On note aussi l’importance de la cohérence globale : chez Perdelle, la démarche carbone s’aligne naturellement sur la culture interne (sobriété, longévité des produits). Cette cohérence évite que l’initiative soit perçue comme un simple exercice de communication. De plus, l’approche modulable du VSME est un atout : elle permet à une TPE de démarrer avec un reporting de base focalisé sur l’essentiel, puis d’élargir progressivement son périmètre. Cette souplesse proportionnée est cruciale pour entretenir un pilotage RSE durable sans lourdeur administrative.

En résumé, ces deux démarches fournissent un socle de pilotage RSE concret pour Perdelle. Elles confirment qu’en mesurant précisément leurs impacts, les TPE peuvent transformer l’enjeu environnemental en levier stratégique (innovation produit, économies d’énergie, accès à de nouveaux financements). La RSE devient ainsi pour ces entreprises un véritable tableau de bord, intégré à la gestion quotidienne.

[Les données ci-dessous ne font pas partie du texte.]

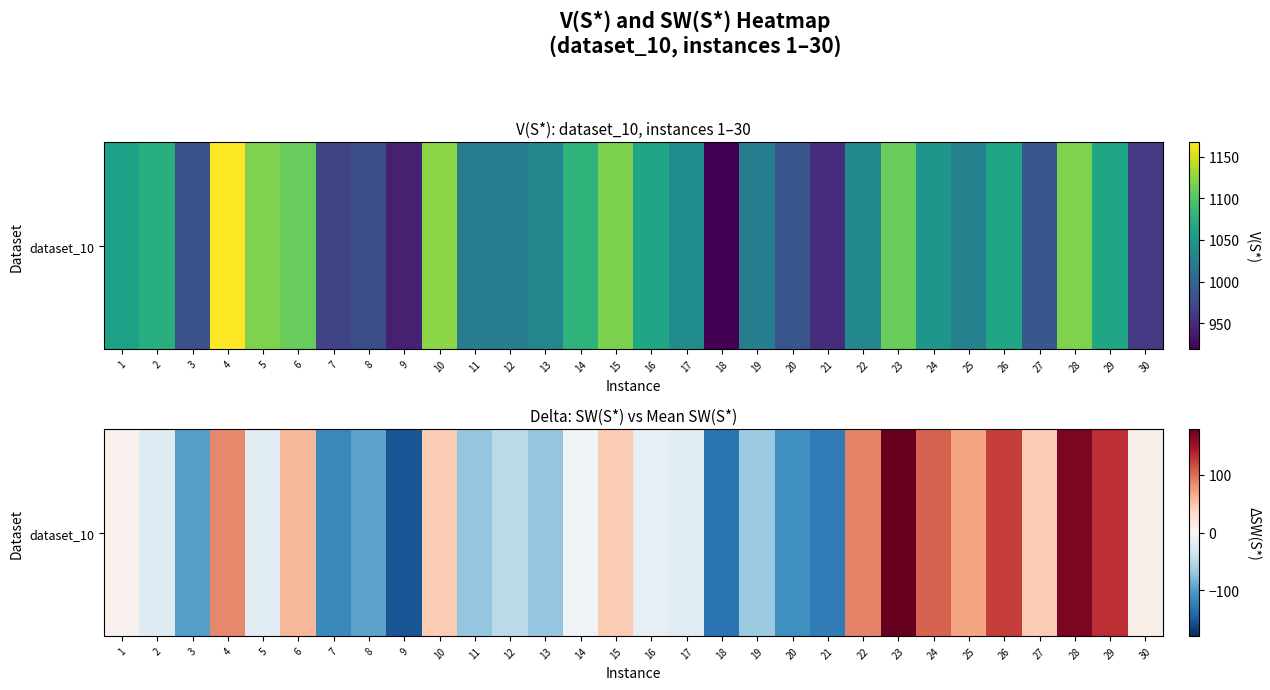

What is the change in value from 4 to 29?

+45.7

visuel de 3 matériaux : acier, aluminium et bois

Conclusion : un exemple utile pour les experts-comptables

L’accompagnement de Perdelle illustre le rôle clé que peuvent jouer les cabinets comptables dans la transition durable des TPE. Ce cas montre qu’un Bilan Carbone® et un rapport VSME sont accessibles et bénéfiques même pour une structure modeste. Pour les experts-comptables, c’est une véritable opportunité de renforcer leur mission de conseil :

  • Intégration du RSE dans le conseil classique : proposer un Bilan Carbone® ou un reporting VSME enrichit l’analyse au-delà des données financières. L’expert-comptable peut ainsi aider son client à intégrer des indicateurs environnementaux dans ses tableaux de bord et à évaluer l’impact des décisions opérationnelles.
  • Collecte et fiabilisation des données RSE : le cabinet peut mettre en place les outils (tableaux de suivi, calculettes ADEME, logiciels adaptés) qui facilitent la collecte des données ESG. Cette fiabilisation garantit des reportings cohérents et prêts pour d’éventuelles obligations futures.
  • Renforcement de la relation client : accompagner un dirigeant dans ces démarches démontre la valeur ajoutée du cabinet. Cela installe un partenariat de confiance et conforte le rôle de l’expert-comptable comme allié stratégique de l’entreprise.
  • Avantage concurrentiel pour le cabinet : en maîtrisant ces nouveaux sujets, le cabinet se différencie sur le marché. Il répond à une demande croissante (banques, réseaux d’affaires, grands comptes) d’experts-comptables compétents en RSE.

La réussite de Perdelle prouve enfin qu’aider une PME à établir son Bilan Carbone® et son rapport VSME est un investissement rentable : cela prépare l’entreprise aux exigences futures tout en améliorant sa performance opérationnelle (réduction des coûts énergétiques ou matières, accès à de nouveaux financements). Les experts-comptables possèdent la méthodologie, la rigueur et la proximité avec le dirigeant pour transformer l’engagement RSE en levier concret de compétitivité. En intégrant ces services à leur offre, ils affirment leur rôle d’alliés stratégiques et participent activement à la compétitivité durable du tissu économique local.